The Armenians had established settlements in Hughli, Chinsura, Saidabad, Murshidabad and Kasimbazar and in some other business centres of Bengal, including Dhaka. They named their Dhaka settlement as Armanitola, a place name that is still there to announce their eventful presence. They were patrons of education. Nicholas Pogose founded a school in Dhaka, which was named after him. In Armanitola the Armenians built the Church of Holy Resurrection in 1781. Prior to building this church they worshipped at a small chapel at Armanitola. In 1837 they had built a Clock Tower on the west of the church that fell down in the earthquake of 1897. There are some Armenian graves in and outside the church. Before this church had been built the Armenians were interned beside the Roman Catholic Church at Tejgaon. Pogoses, Agacys, Michaels, Stephens, Joakims, Sarkiess, Manooks etc were some leading Armenian families. P Arathon, Margar David, Mackertich Abraham George, Michael Sarkies, Abraham Lucas, M Highcazony, AS Mackertich, Tigran Nahapiet Thaddeus Nahapiet, MJ Catchhatoor, Joseph Lazarus were prominent Armenians.

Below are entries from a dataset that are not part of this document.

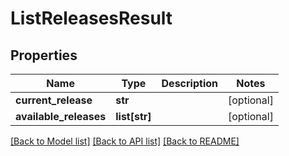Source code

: # ListReleasesResult

## Properties
Name | Type | Description | Notes
------------ | ------------- | ------------- | -------------
**current_release** | **str** |  | [optional] 
**available_releases** | **list[str]** |  | [optional] 

[[Back to Model list]](../README.md#documentation-for-models) [[Back to API list]](../README.md#documentation-for-api-endpoints) [[Back to README]](../README.md)

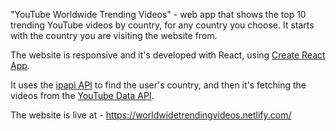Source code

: "YouTube Worldwide Trending Videos" - web app that shows the top 10 trending YouTube videos by country, for any country you choose. It starts with the country you are visiting the website from.

The website is responsive and it's developed with React, using [Create React App](https://github.com/facebook/create-react-app).

It uses the [ipapi API](https://ipapi.co) to find the user's country, and then it's fetching the videos from the [YouTube Data API](https://developers.google.com/youtube/v3).

The website is live at - https://worldwidetrendingvideos.netlify.com/
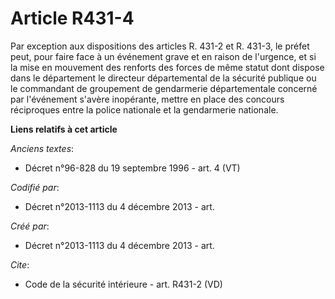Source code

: # Article R431-4

Par exception aux dispositions des articles R. 431-2 et R. 431-3, le préfet peut, pour faire face à un événement grave et en
raison de l'urgence, et si la mise en mouvement des renforts des forces de même statut dont dispose dans le département le
directeur départemental de la sécurité publique ou le commandant de groupement de gendarmerie départementale concerné par
l'événement s'avère inopérante, mettre en place des concours réciproques entre la police nationale et la gendarmerie
nationale.

**Liens relatifs à cet article**

_Anciens textes_:

  - Décret n°96-828 du 19 septembre 1996 - art. 4 (VT)

_Codifié par_:

  - Décret n°2013-1113 du 4 décembre 2013 - art.

_Créé par_:

  - Décret n°2013-1113 du 4 décembre 2013 - art.

_Cite_:

  - Code de la sécurité intérieure - art. R431-2 (VD)
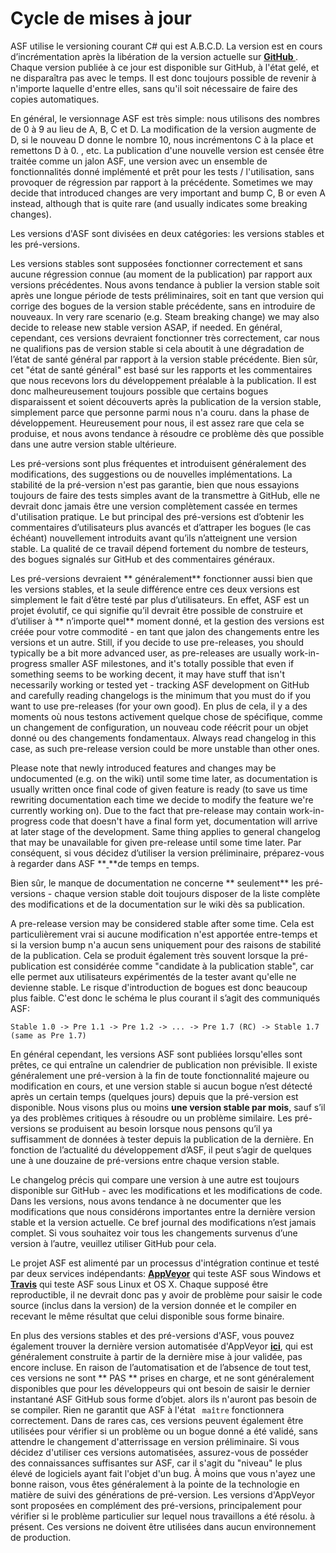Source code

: # Cycle de mises à jour

ASF utilise le versioning courant C# qui est A.B.C.D. La version est en cours d’incrémentation après la libération de la version actuelle sur **[ GitHub ](https://github.com/JustArchiNET/ArchiSteamFarm/releases)**. Chaque version publiée à ce jour est disponible sur GitHub, à l'état gelé, et ne disparaîtra pas avec le temps. Il est donc toujours possible de revenir à n'importe laquelle d'entre elles, sans qu'il soit nécessaire de faire des copies automatiques.

En général, le versionnage ASF est très simple: nous utilisons des nombres de 0 à 9 au lieu de A, B, C et D. La modification de la version augmente de D, si le nouveau D donne le nombre 10, nous incrémentons C à la place et remettons D à 0. , etc. La publication d'une nouvelle version est censée être traitée comme un jalon ASF, une version avec un ensemble de fonctionnalités donné implémenté et prêt pour les tests / l'utilisation, sans provoquer de régression par rapport à la précédente. Sometimes we may decide that introduced changes are very important and bump C, B or even A instead, although that is quite rare (and usually indicates some breaking changes).

Les versions d'ASF sont divisées en deux catégories: les versions stables et les pré-versions.

Les versions stables sont supposées fonctionner correctement et sans aucune régression connue (au moment de la publication) par rapport aux versions précédentes. Nous avons tendance à publier la version stable soit après une longue période de tests préliminaires, soit en tant que version qui corrige des bogues de la version stable précédente, sans en introduire de nouveaux. In very rare scenario (e.g. Steam breaking change) we may also decide to release new stable version ASAP, if needed. En général, cependant, ces versions devraient fonctionner très correctement, car nous ne qualifions pas de version stable si cela aboutit à une dégradation de l’état de santé général par rapport à la version stable précédente. Bien sûr, cet "état de santé général" est basé sur les rapports et les commentaires que nous recevons lors du développement préalable à la publication. Il est donc malheureusement toujours possible que certains bogues disparaissent et soient découverts après la publication de la version stable, simplement parce que personne parmi nous n'a couru. dans la phase de développement. Heureusement pour nous, il est assez rare que cela se produise, et nous avons tendance à résoudre ce problème dès que possible dans une autre version stable ultérieure.

Les pré-versions sont plus fréquentes et introduisent généralement des modifications, des suggestions ou de nouvelles implémentations. La stabilité de la pré-version n'est pas garantie, bien que nous essayions toujours de faire des tests simples avant de la transmettre à GitHub, elle ne devrait donc jamais être une version complètement cassée en termes d'utilisation pratique. Le but principal des pré-versions est d’obtenir les commentaires d’utilisateurs plus avancés et d’attraper les bogues (le cas échéant) nouvellement introduits avant qu’ils n’atteignent une version stable. La qualité de ce travail dépend fortement du nombre de testeurs, des bogues signalés sur GitHub et des commentaires généraux.

Les pré-versions devraient ** généralement** fonctionner aussi bien que les versions stables, et la seule différence entre ces deux versions est simplement le fait d’être testé par plus d’utilisateurs. En effet, ASF est un projet évolutif, ce qui signifie qu’il devrait être possible de construire et d’utiliser à ** n’importe quel** moment donné, et la gestion des versions est créée pour votre commodité - en tant que jalon des changements entre les versions et un autre. Still, if you decide to use pre-releases, you should typically be a bit more advanced user, as pre-releases are usually work-in-progress smaller ASF milestones, and it's totally possible that even if something seems to be working decent, it may have stuff that isn't necessarily working or tested yet - tracking ASF development on GitHub and carefully reading changelogs is the minimum that you must do if you want to use pre-releases (for your own good). En plus de cela, il y a des moments où nous testons activement quelque chose de spécifique, comme un changement de configuration, un nouveau code réécrit pour un objet donné ou des changements fondamentaux. Always read changelog in this case, as such pre-release version could be more unstable than other ones.

Please note that newly introduced features and changes may be undocumented (e.g. on the wiki) until some time later, as documentation is usually written once final code of given feature is ready (to save us time rewriting documentation each time we decide to modify the feature we're currently working on). Due to the fact that pre-release may contain work-in-progress code that doesn't have a final form yet, documentation will arrive at later stage of the development. Same thing applies to general changelog that may be unavailable for given pre-release until some time later. Par conséquent, si vous décidez d’utiliser la version préliminaire, préparez-vous à regarder dans ASF **[ ](https://github.com/JustArchiNET/ArchiSteamFarm/commits/master)**de temps en temps.

Bien sûr, le manque de documentation ne concerne ** seulement** les pré-versions - chaque version stable doit toujours disposer de la liste complète des modifications et de la documentation sur le wiki dès sa publication.

A pre-release version may be considered stable after some time. Cela est particulièrement vrai si aucune modification n'est apportée entre-temps et si la version bump n'a aucun sens uniquement pour des raisons de stabilité de la publication. Cela se produit également très souvent lorsque la pré-publication est considérée comme "candidate à la publication stable", car elle permet aux utilisateurs expérimentés de la tester avant qu'elle ne devienne stable. Le risque d'introduction de bogues est donc beaucoup plus faible. C'est donc le schéma le plus courant il s’agit des communiqués ASF:

    Stable 1.0 -> Pre 1.1 -> Pre 1.2 -> ... -> Pre 1.7 (RC) -> Stable 1.7 (same as Pre 1.7)
    

En général cependant, les versions ASF sont publiées lorsqu'elles sont prêtes, ce qui entraîne un calendrier de publication non prévisible. Il existe généralement une pré-version à la fin de toute fonctionnalité majeure ou modification en cours, et une version stable si aucun bogue n’est détecté après un certain temps (quelques jours) depuis que la pré-version est disponible. Nous visons plus ou moins **une version stable par mois**, sauf s’il ya des problèmes critiques à résoudre ou un problème similaire. Les pré-versions se produisent au besoin lorsque nous pensons qu’il ya suffisamment de données à tester depuis la publication de la dernière. En fonction de l’actualité du développement d’ASF, il peut s’agir de quelques une à une douzaine de pré-versions entre chaque version stable.

Le changelog précis qui compare une version à une autre est toujours disponible sur GitHub - avec les modifications et les modifications de code. Dans les versions, nous avons tendance à ne documenter que les modifications que nous considérons importantes entre la dernière version stable et la version actuelle. Ce bref journal des modifications n’est jamais complet. Si vous souhaitez voir tous les changements survenus d’une version à l’autre, veuillez utiliser GitHub pour cela.

Le projet ASF est alimenté par un processus d'intégration continue et testé par deux services indépendants: **[ AppVeyor](https://ci.appveyor.com/project/JustArchi/ArchiSteamFarm)** qui teste ASF sous Windows et **[Travis](https://travis-ci.com/JustArchiNET/ArchiSteamFarm)** qui teste ASF sous Linux et OS X. Chaque supposé être reproductible, il ne devrait donc pas y avoir de problème pour saisir le code source (inclus dans la version) de la version donnée et le compiler en recevant le même résultat que celui disponible sous forme binaire.

En plus des versions stables et des pré-versions d'ASF, vous pouvez également trouver la dernière version automatisée d'AppVeyor **[ ici](https://ci.appveyor.com/project/JustArchi/ArchiSteamFarm)**, qui est généralement construite à partir de la dernière mise à jour validée, pas encore incluse. En raison de l’automatisation et de l’absence de tout test, ces versions ne sont ** PAS ** prises en charge, et ne sont généralement disponibles que pour les développeurs qui ont besoin de saisir le dernier instantané ASF GitHub sous forme d’objet. alors ils n'auront pas besoin de se compiler. Rien ne garantit que ASF à l'état ` maître` fonctionnera correctement. Dans de rares cas, ces versions peuvent également être utilisées pour vérifier si un problème ou un bogue donné a été validé, sans attendre le changement d'atterrissage en version préliminaire. Si vous décidez d'utiliser ces versions automatisées, assurez-vous de posséder des connaissances suffisantes sur ASF, car il s'agit du "niveau" le plus élevé de logiciels ayant fait l'objet d'un bug. À moins que vous n'ayez une bonne raison, vous êtes généralement à la pointe de la technologie en matière de suivi des générations de pré-version. Les versions d'AppVeyor sont proposées en complément des pré-versions, principalement pour vérifier si le problème particulier sur lequel nous travaillons a été résolu. à présent. Ces versions ne doivent être utilisées dans aucun environnement de production.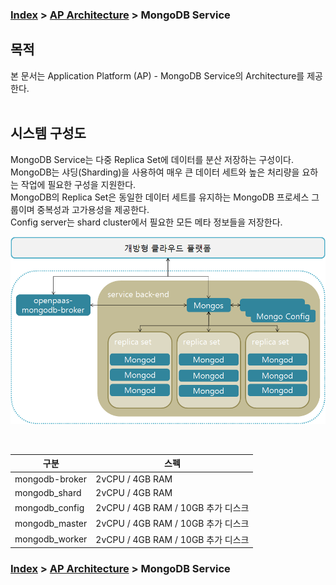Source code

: ### [Index](https://github.com/PaaS-TA/Guide/blob/master/README.md) > [AP Architecture](../README.md) > MongoDB Service

## 목적
본 문서는 Application Platform (AP) - MongoDB Service의 Architecture를 제공한다.
<br><br>

## 시스템 구성도
MongoDB Service는 다중 Replica Set에 데이터를 분산 저장하는 구성이다.  
MongoDB는 샤딩(Sharding)을 사용하여 매우 큰 데이터 세트와 높은 처리량을 요하는 작업에 필요한 구성을 지원한다.  
MongoDB의 Replica Set은 동일한 데이터 세트를 유지하는 MongoDB 프로세스 그룹이며 중복성과 고가용성을 제공한다.  
Config server는 shard cluster에서 필요한 모든 메타 정보들을 저장한다.

![MongoDB Service Architecture](image/mongodb_architecture.png)

<br>

| 구분  | 스펙 |
|-------|----|
| mongodb-broker | 2vCPU / 4GB RAM |
| mongodb_shard | 2vCPU / 4GB RAM |
| mongodb_config | 2vCPU / 4GB RAM / 10GB 추가 디스크 |
| mongodb_master | 2vCPU / 4GB RAM / 10GB 추가 디스크 |
| mongodb_worker | 2vCPU / 4GB RAM / 10GB 추가 디스크 |



### [Index](https://github.com/PaaS-TA/Guide/blob/master/README.md) > [AP Architecture](../README.md) > MongoDB Service
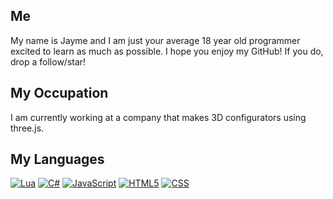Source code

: ## Me
My name is Jayme and I am just your average 18 year old programmer excited to learn as much as possible. I hope you enjoy my GitHub! If you do, drop a follow/star!

## My Occupation
I am currently working at a company that makes 3D configurators using three.js.

## My Languages
[![Lua](https://img.shields.io/badge/lua-%232C2D72.svg?style=for-the-badge&logo=lua&logoColor=white)](https://bit.ly/Lua-JaymeFM)
[![C#](https://img.shields.io/badge/c%23-%23239120.svg?style=for-the-badge&logo=c-sharp&logoColor=white)](https://bit.ly/3Ie3NWJ)
[![JavaScript](https://img.shields.io/badge/javascript-%23323330.svg?style=for-the-badge&logo=javascript&logoColor=%23F7DF1E)](https://bit.ly/JavaScript-JaymeFM)
[![HTML5](https://img.shields.io/badge/html5-%23E34F26.svg?style=for-the-badge&logo=html5&logoColor=white)](http://bit.ly/3RNumW6)
[![CSS](https://img.shields.io/badge/css3-%231572B6.svg?style=for-the-badge&logo=css3&logoColor=whit)](http://bit.ly/3K0NKgm)
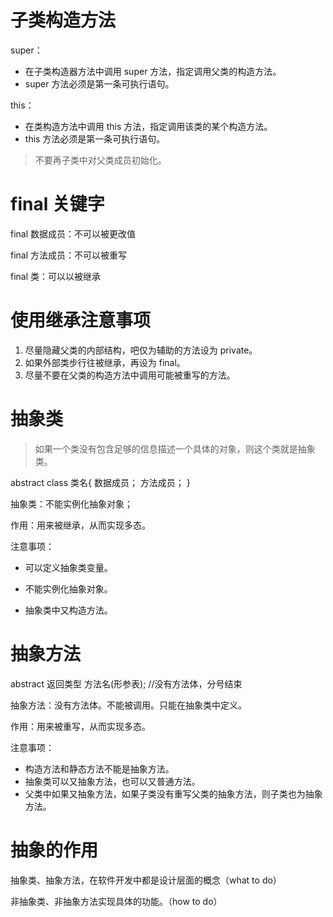 # 子类构造方法

super：

- 在子类构造器方法中调用 super 方法，指定调用父类的构造方法。
- super 方法必须是第一条可执行语句。

this：

- 在类构造方法中调用 this 方法，指定调用该类的某个构造方法。
- this 方法必须是第一条可执行语句。

> 不要再子类中对父类成员初始化。

# final 关键字

final 数据成员：不可以被更改值

final 方法成员：不可以被重写

final 类：可以以被继承

# 使用继承注意事项

1. 尽量隐藏父类的内部结构，吧仅为辅助的方法设为 private。
2. 如果外部类步行往被继承，再设为 final。
3. 尽量不要在父类的构造方法中调用可能被重写的方法。

# 抽象类

> 如果一个类没有包含足够的信息描述一个具体的对象，则这个类就是抽象类。

abstract class 类名{
	数据成员；
	方法成员；
}

抽象类：不能实例化抽象对象；

作用：用来被继承，从而实现多态。

注意事项：

- 可以定义抽象类变量。

- 不能实例化抽象对象。
- 抽象类中又构造方法。

# 抽象方法

abstract 返回类型 方法名(形参表);  //没有方法体，分号结束

抽象方法：没有方法体。不能被调用。只能在抽象类中定义。

作用：用来被重写，从而实现多态。

注意事项：

- 构造方法和静态方法不能是抽象方法。
- 抽象类可以又抽象方法，也可以又普通方法。
- 父类中如果又抽象方法，如果子类没有重写父类的抽象方法，则子类也为抽象方法。

# 抽象的作用

抽象类、抽象方法，在软件开发中都是设计层面的概念（what to do）

非抽象类、非抽象方法实现具体的功能。（how to do）

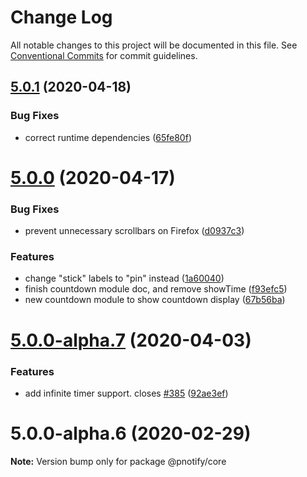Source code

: # Change Log

All notable changes to this project will be documented in this file.
See [Conventional Commits](https://conventionalcommits.org) for commit guidelines.

## [5.0.1](https://github.com/sciactive/pnotify/compare/v5.0.0...v5.0.1) (2020-04-18)


### Bug Fixes

* correct runtime dependencies ([65fe80f](https://github.com/sciactive/pnotify/commit/65fe80fb18f7bd2a3d1d6d1540eae617b21925b6))





# [5.0.0](https://github.com/sciactive/pnotify/compare/v5.0.0-alpha.7...v5.0.0) (2020-04-17)


### Bug Fixes

* prevent unnecessary scrollbars on Firefox ([d0937c3](https://github.com/sciactive/pnotify/commit/d0937c329e62cfd786ceb451635aeacf05adf2cb))


### Features

* change "stick" labels to "pin" instead ([1a60040](https://github.com/sciactive/pnotify/commit/1a60040cec4e84f71e004a04a9959b2a4045b225))
* finish countdown module doc, and remove showTime ([f93efc5](https://github.com/sciactive/pnotify/commit/f93efc5872bc475ce5b0949955c799b4a1f21c71))
* new countdown module to show countdown display ([67b56ba](https://github.com/sciactive/pnotify/commit/67b56ba92bc171aaf74933d18c89cd26f94fc124))





# [5.0.0-alpha.7](https://github.com/sciactive/pnotify/compare/v5.0.0-alpha.6...v5.0.0-alpha.7) (2020-04-03)


### Features

* add infinite timer support. closes [#385](https://github.com/sciactive/pnotify/issues/385) ([92ae3ef](https://github.com/sciactive/pnotify/commit/92ae3efeb48af2a68ff0dca8e3ce8a2afde4b0b7))





# 5.0.0-alpha.6 (2020-02-29)

**Note:** Version bump only for package @pnotify/core
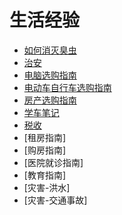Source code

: # 生活经验

- [如何消灭臭虫](kill_bedbug.md)
- [治安](safe.md)
- [电脑选购指南](select_computer.md)
- [电动车自行车选购指南](select_electrombile.md)
- [房产选购指南](select_house.md)
- [学车笔记](study_drive.md)
- [税收](tax.md)
- [租房指南]
- [购房指南]
- [医院就诊指南]
- [教育指南]
- [灾害-洪水]
- [灾害-交通事故]

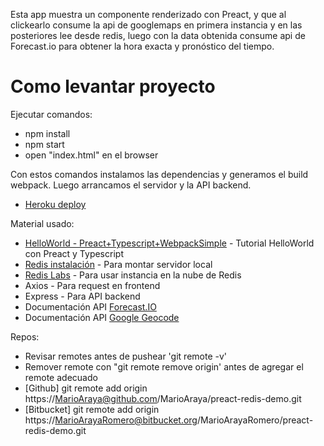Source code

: Esta app muestra un componente renderizado con Preact, y que al clickearlo consume la api de googlemaps en primera instancia y en las posteriores lee desde redis, luego con la data obtenida consume api de Forecast.io para obtener la hora exacta y pronóstico del tiempo.

# Como levantar proyecto

Ejecutar comandos: 
- npm install
- npm start
- open "index.html" en el browser

Con estos comandos instalamos las dependencias y generamos el build webpack.
Luego arrancamos el servidor y la API backend.

- [Heroku deploy](https://cryptic-retreat-74751.herokuapp.com/)

Material usado:
- [HelloWorld - Preact+Typescript+WebpackSimple](https://medium.com/@shakyShane/hello-world-with-preact-jsx-typescript-6d70cf2ebf01) - Tutorial HelloWorld con Preact y Typescript
- [Redis instalación](https://github.com/MSOpenTech/redis/releases) - Para montar servidor local
- [Redis Labs](https://redislabs.com)  - Para usar instancia en la nube de Redis
- Axios - Para request en frontend
- Express - Para API backend
- Documentación API [Forecast.IO](https://darksky.net/dev/docs)
- Documentación API [Google Geocode](https://developers.google.com/maps/documentation/geocoding/start)

Repos:
- Revisar remotes antes de pushear 'git remote -v'
- Remover remote con "git remote remove origin' antes de agregar el remote adecuado
- [Github] git remote add origin https://MarioAraya@github.com/MarioAraya/preact-redis-demo.git
- [Bitbucket] git remote add origin https://MarioArayaRomero@bitbucket.org/MarioArayaRomero/preact-redis-demo.git
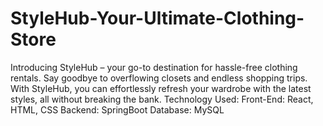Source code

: # StyleHub-Your-Ultimate-Clothing-Store
Introducing StyleHub – your go-to destination for hassle-free clothing rentals. Say goodbye to overflowing closets and endless shopping trips. With StyleHub, you can effortlessly refresh your wardrobe with the latest styles, all without breaking the bank. Technology Used: Front-End: React, HTML, CSS Backend: SpringBoot Database: MySQL
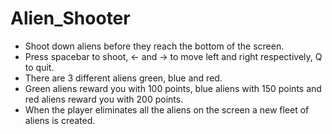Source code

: # Alien_Shooter
-   Shoot down aliens before they reach the bottom of the screen.
-   Press spacebar to shoot, <- and -> to move left and right respectively, Q to quit.
-   There are 3 different aliens green, blue and red.
-   Green aliens reward you with 100 points, blue aliens with 150 points and red aliens reward you with 200 points.
-   When the player eliminates all the aliens on the screen a new fleet of aliens is created.
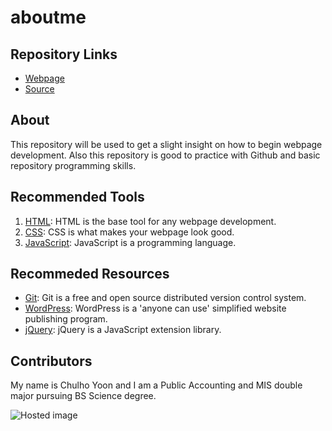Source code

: # aboutme 

## Repository Links

- [Webpage](https://s521066.github.io/aboutme/)
- [Source](https://github.com/s521066/aboutme/)

## About

This repository will be used to get a slight insight on how to begin webpage development. 
Also this repository is good to practice with Github and basic repository programming skills.

## Recommended Tools

1. [HTML](https://www.w3schools.com/html/ "w3school HTML Tutorial"): HTML is the base tool for any webpage development.
1. [CSS](https://www.w3schools.com/html/html_css.asp/ "w3school CSS"): CSS is what makes your webpage look good.
1. [JavaScript](https://www.w3schools.com/js/ "w3school JavaScript"): JavaScript is a programming language.  

## Recommeded Resources

- [Git](https://git-scm.com/ "Git - homepage"): Git is a free and open source distributed version control system.
- [WordPress](https://wordpress.com/ "WordPress - homepage"): WordPress is a 'anyone can use' simplified website publishing program.
- [jQuery](https://jquery.com/ "jQuery - homepage"): jQuery is a JavaScript extension library.

## Contributors

My name is Chulho Yoon and I am a Public Accounting and MIS double major pursuing BS Science degree.

![Hosted image](https://upload.wikimedia.org/wikipedia/commons/5/54/Manchester_United_v_Leicester_City%2C_September_2016_%2808%29.JPG "Manchester United")
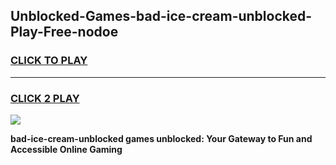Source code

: 
## Unblocked-Games-bad-ice-cream-unblocked-Play-Free-nodoe
<h3>
<a href="https://premium76.site?title=bad-ice-cream-unblocked&ref=10A">CLICK TO PLAY</a></h3>
<hr>

<h3>
<a href="https://premium76.site?title=bad-ice-cream-unblocked&ref=10A">CLICK 2 PLAY</a>
  
</h3>

<a href="https://premium76.site?title=bad-ice-cream-unblocked&ref=10A"><img src="https://clearcache.store/games.png"></a>


**bad-ice-cream-unblocked games unblocked: Your Gateway to Fun and Accessible Online Gaming**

In faith, the Armenians were Christians belonging to Greek or Orthodox Church. They built churches wherever they settled. Armenian churches and secular monuments in Chinsura, Saidabad, Murshidabad, Calcutta and Dhaka are still extant. [Ansar Ali, Sushil Chaudhury and Sirajul Islam]

Bibliography MJ Seth, Armenians in India, Reprint, Calcutta, 1973; S Chaudhury, From Prosperity to Decline - Eighteenth Century Bengal, New Delhi, 1995; Kumkum Chatterjee, Merchants, Politics and Society in Early Modem India, Bihar: 1733-1820, Leiden, 1996; S Chaudhury, The Prelude to Empire; Plassey Revolution of 1757, New Delhi, 2000.